Has been invited to team’s training camp later this month
© Telegram file photo/Joe Gibbons
In this April 6, 2012 file photo, forward Zach O’Brien is shown skating at a St. John’s IceCaps practice at Mile One Centre. With his major junior career finished, O’Brien is getting another tryout with the American Hockey League’s IceCaps. The 21-year-old from St. John’s has received an invitation to the team’s training camp later this month.
Zach O’Brien hopes his stay with the St. John’s IceCaps lasts much longer his first one with the American Hockey League club.
To do that, the forward from St. John’s says it’s important to show he can play “a 200-foot” game, meaning he’ll need to play as well defensively as he did offensively throughout his major junior career, which saw him score 97 goals and 193 points in his final two seasons with the QMJHL’s Acadie-Bathurst Titan.
Last month, the 21-year-old received an invitation to take part in the IceCaps' training camp, which will be held Sept. 23-29 in St. John's. This is the second time around for O’Brien with the American Hockey League team. He signed an amateur tryout contract with the IceCaps following the 2011-12 season and appeared in one regular-season game.
That stint, although short, provided some reinforcement of what’s expected at the professional level.
“I’m pretty happy to get another shot with them (IceCaps),” said O’Brien, who had also attended the San Jose Sharks’ rookie camp in the fall of 2010.
“My game is to bring some offensive skill, but I’m also willing to work hard and become more of a complete player because I know that’s what they want me to do.
“If I want to stick (at the AHL level), I know I have to prove I can play in the defensive end as well.”
When asked what he took from O’Brien’s first turn with his team a year-and-half ago, IceCaps’ head coach Keith McCambridge noted the opportunity was somewhat curtailed by the fact St. John’s “had a veteran-laded team.”
“But you could see he obviously had a real high skill level,” said McCambridge.
“However, I wouldn’t want to give an immediate assessment of him. It’s not fair to the player until we’ve seen him as he is right now.
“That’s why we’re bringing him into camp, to see his development at this point in his career.”
O’Brien has been skating two, and sometimes three, times a week since July with Newfoundland NHLers such as Teddy Purcell, Ryane Clowe, Luke Adam and Adam Pardy,
“I’ve also been working out all summer with trainer Bobber Thompson,” he said after coming back from a pick-up basketball game Wednesday night.
O’Brien said playing in the ECHL is his first option if he can’t crack the IceCaps’ lineup.
While he has also considered going the university route, he said that idea is on hold while he continues to pursue a pro career.

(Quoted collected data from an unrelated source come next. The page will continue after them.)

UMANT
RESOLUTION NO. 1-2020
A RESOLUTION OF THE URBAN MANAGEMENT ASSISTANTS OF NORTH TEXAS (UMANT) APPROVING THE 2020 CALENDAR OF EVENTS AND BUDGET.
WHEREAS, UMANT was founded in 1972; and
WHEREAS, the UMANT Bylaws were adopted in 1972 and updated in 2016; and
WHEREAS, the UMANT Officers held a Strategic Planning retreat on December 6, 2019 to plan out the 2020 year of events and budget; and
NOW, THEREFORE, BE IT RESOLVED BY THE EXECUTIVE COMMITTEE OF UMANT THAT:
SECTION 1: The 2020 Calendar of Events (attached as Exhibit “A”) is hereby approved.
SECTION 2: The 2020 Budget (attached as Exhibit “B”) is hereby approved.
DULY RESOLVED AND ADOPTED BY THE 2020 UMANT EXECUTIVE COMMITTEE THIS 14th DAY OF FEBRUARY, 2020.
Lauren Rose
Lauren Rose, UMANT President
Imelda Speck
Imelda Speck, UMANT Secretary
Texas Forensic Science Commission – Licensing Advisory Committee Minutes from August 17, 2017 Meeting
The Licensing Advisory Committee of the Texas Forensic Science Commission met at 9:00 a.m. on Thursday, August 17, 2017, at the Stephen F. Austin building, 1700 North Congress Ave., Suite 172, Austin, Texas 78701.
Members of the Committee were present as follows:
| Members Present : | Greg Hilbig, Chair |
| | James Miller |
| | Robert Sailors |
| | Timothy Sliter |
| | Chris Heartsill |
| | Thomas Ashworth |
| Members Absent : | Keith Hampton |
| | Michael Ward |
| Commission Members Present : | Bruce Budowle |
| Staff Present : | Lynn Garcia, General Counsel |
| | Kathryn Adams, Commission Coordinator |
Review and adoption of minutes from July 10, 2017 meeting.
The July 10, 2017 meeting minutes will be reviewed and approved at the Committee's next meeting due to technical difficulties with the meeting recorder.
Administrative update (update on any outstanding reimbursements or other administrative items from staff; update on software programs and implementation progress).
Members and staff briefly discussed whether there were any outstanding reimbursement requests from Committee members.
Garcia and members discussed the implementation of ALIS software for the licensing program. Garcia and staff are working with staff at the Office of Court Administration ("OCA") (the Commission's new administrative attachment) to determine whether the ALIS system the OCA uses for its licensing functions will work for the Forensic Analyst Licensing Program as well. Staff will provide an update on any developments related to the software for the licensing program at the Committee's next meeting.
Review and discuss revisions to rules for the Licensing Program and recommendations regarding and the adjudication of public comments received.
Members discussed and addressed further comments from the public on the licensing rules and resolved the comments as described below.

The 5-10, 190-pounder cleaned up on end-of-the-year honours in his final season with the Titan, earning awards as the team’s MVP and top offensive player of the year, the fans’ choice as player of the year and the points leader from three-star selections.
In a total of 192 QMJHL games with the Rouyn-Noranda Huskies and Acadie-Bathurst, O’Brien had 126 goals, 134 assists and a plus-43 rating. He also had just two penalty minutes, those coming on an interference minor late last season. It broke a string of 186 games without a penalty.
As far as his basketball skills are concerned, O’Brien said he’s been told he’s pretty good “for a hockey player.”